Pharmocogenetics, Clinical Avatars and Predictions of Personalized Medicine

September 17, 2018
Free for AMIA members; $50 for non-members.
Peter Tonellato, PhD

This webinar will present a general approach, mathematical model and computational method to predict clinical efficacy of genetic discoveries using 'clinical avatars' to conduct simulations of the effect of genotypes on risk, diagnosis and treatment. Clinical avatars are individual medical data records produced from a stochastic model and statistical parameters developed to reflect actual patient populations. Clinical variables (clinical, prescription, and genetic) used in the model were derived from examination of published warfarin prediction and decision support algorithms. Clinical avatars are then produced with variables and population means, variances and dependencies consistent with those found in the literature. 

Learning Objectives

After participating in this activity, the learner should be better able to:

  • Select pharmacogenetics problems for which clinical avatars are applicable
  • Choose clinical variables to be used in avatar design
  • Apply clinical avatar design to real-world clinical problems

Speaker Information

Peter Tonellato, PhD
Director of the Center for Biomedical Informatics
University of Missouri

Peter Tonellato, PhD, is the founding director of the Center for Biomedical Informatics at the University of Missouri, School of Medicine. Dr. Tonellato brings more than 30 years of experience and mathematics expertise to the role, and he has initiated similar multidisciplinary centers at other academic medical institutions.
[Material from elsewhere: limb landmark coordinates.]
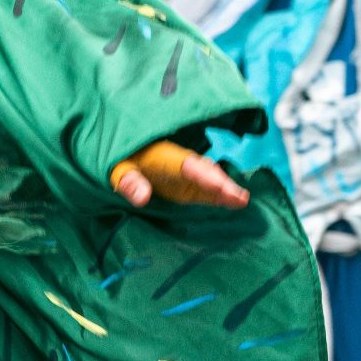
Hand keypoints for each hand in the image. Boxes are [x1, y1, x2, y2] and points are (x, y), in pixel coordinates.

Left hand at [111, 140, 248, 209]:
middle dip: (222, 184)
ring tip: (242, 201)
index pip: (188, 165)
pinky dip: (221, 196)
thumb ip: (129, 182)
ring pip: (211, 180)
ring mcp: (187, 176)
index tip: (220, 187)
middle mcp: (181, 165)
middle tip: (239, 198)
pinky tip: (236, 203)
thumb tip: (142, 198)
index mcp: (165, 157)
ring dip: (226, 189)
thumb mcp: (118, 169)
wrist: (125, 157)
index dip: (205, 175)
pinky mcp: (188, 186)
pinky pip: (208, 190)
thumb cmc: (121, 160)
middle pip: (206, 172)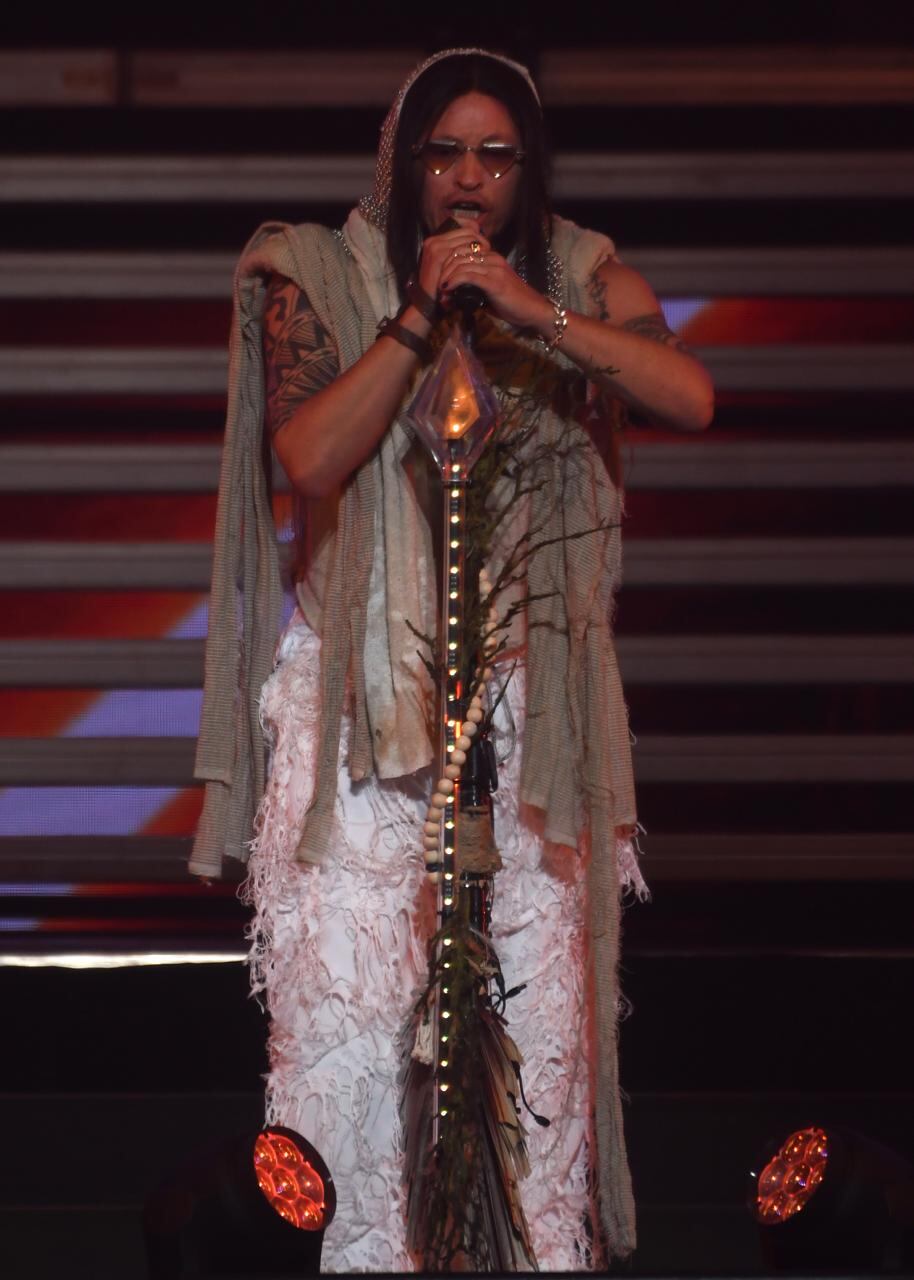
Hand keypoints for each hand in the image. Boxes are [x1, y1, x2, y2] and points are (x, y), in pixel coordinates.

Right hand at [416, 218, 491, 302]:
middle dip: (480, 239)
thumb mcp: (446, 268)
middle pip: (466, 231)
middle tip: (488, 250)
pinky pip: (462, 249)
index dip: (476, 233)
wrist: (425, 303)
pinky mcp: (438, 256)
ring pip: (466, 238)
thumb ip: (455, 256)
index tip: (484, 244)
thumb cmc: (438, 288)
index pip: (462, 227)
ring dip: (479, 246)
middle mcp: (434, 240)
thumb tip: (473, 247)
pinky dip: (473, 254)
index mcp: (435, 241)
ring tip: (487, 255)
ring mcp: (435, 247)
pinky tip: (480, 260)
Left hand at [439, 245, 554, 333]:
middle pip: (459, 254)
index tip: (440, 280)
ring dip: (446, 278)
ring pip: (461, 263)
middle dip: (444, 270)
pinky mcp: (494, 281)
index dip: (448, 264)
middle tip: (436, 286)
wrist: (533, 311)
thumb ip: (474, 289)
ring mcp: (494, 268)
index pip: (463, 251)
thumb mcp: (490, 293)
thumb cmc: (512, 304)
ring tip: (440, 291)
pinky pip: (468, 275)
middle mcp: (492, 258)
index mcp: (491, 257)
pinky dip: (454, 282)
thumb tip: (453, 296)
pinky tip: (447, 289)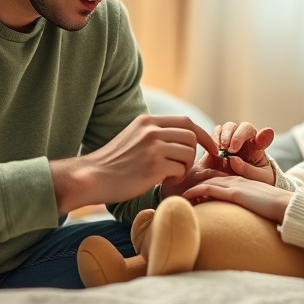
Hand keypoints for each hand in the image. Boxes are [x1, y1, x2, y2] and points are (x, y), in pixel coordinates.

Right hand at [51, 114, 218, 213]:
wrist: (92, 177)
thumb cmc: (112, 162)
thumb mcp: (132, 136)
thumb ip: (153, 133)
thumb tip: (178, 135)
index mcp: (147, 121)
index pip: (185, 121)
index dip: (203, 135)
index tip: (211, 148)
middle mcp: (150, 131)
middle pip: (190, 136)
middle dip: (194, 154)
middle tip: (184, 167)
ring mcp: (152, 148)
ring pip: (188, 153)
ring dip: (185, 167)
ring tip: (171, 175)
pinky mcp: (153, 167)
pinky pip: (180, 170)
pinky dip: (177, 178)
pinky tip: (164, 182)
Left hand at [182, 175, 291, 223]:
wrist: (285, 206)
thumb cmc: (273, 208)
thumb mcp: (255, 203)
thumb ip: (243, 204)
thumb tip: (233, 216)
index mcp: (240, 180)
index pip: (216, 179)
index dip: (201, 184)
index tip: (189, 192)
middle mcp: (235, 179)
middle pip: (207, 178)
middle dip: (192, 183)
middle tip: (178, 191)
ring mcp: (233, 184)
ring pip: (205, 181)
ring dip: (190, 187)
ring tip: (177, 195)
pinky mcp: (233, 192)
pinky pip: (208, 188)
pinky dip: (195, 191)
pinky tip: (185, 197)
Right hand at [211, 121, 275, 183]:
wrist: (236, 190)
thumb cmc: (252, 182)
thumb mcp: (257, 180)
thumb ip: (249, 171)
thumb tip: (234, 160)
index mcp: (258, 148)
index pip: (264, 138)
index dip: (264, 135)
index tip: (266, 135)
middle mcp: (245, 141)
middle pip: (243, 127)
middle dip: (237, 136)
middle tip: (232, 150)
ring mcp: (230, 141)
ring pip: (227, 127)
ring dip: (224, 135)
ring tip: (222, 149)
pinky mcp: (216, 145)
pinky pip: (214, 135)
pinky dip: (213, 140)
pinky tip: (214, 152)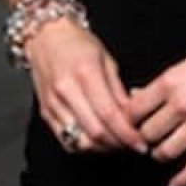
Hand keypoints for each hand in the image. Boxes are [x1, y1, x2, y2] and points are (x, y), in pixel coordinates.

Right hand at [25, 17, 148, 155]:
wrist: (45, 36)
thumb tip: (133, 116)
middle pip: (95, 133)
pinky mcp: (45, 113)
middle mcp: (66, 91)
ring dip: (102, 149)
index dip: (127, 134)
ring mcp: (53, 104)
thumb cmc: (77, 43)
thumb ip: (118, 90)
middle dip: (118, 145)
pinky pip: (66, 140)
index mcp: (85, 73)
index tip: (140, 142)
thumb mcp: (107, 59)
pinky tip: (97, 142)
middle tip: (132, 145)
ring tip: (117, 144)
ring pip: (80, 141)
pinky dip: (85, 146)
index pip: (109, 114)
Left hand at [129, 22, 185, 185]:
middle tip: (146, 140)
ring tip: (161, 152)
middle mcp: (183, 103)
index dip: (128, 120)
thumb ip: (163, 83)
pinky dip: (182, 180)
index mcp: (172, 81)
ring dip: (160, 155)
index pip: (134, 111)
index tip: (131, 124)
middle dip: (144, 139)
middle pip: (147, 134)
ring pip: (166, 152)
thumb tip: (136, 95)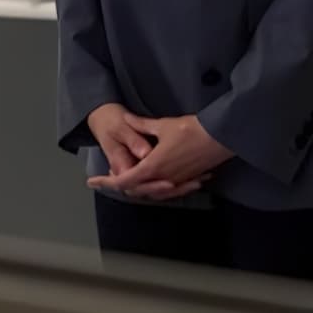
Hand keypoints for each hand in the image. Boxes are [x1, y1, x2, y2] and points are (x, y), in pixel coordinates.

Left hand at [88, 113, 232, 201]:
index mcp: (152, 167)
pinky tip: (157, 180)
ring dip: (140, 187)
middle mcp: (163, 180)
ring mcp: (176, 182)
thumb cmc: (191, 130)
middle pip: (136, 190)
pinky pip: (167, 190)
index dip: (105, 182)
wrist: (221, 137)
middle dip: (122, 183)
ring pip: (152, 192)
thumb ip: (142, 126)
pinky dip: (158, 187)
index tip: (91, 181)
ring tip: (130, 176)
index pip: (123, 181)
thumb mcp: (162, 125)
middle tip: (111, 173)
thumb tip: (127, 120)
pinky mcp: (188, 180)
Dr. Tonellato has a doctorate in applied mathematics from the University of Arizona and most recently held posts at Harvard Medical School and Brigham and Women’s Hospital, and at the Zilber School of Public Health at the University of Wisconsin, Milwaukee. He has led initiatives to study, test and predict the accuracy and clinical efficacy of genetic discoveries and accelerate their translation to practical clinical use.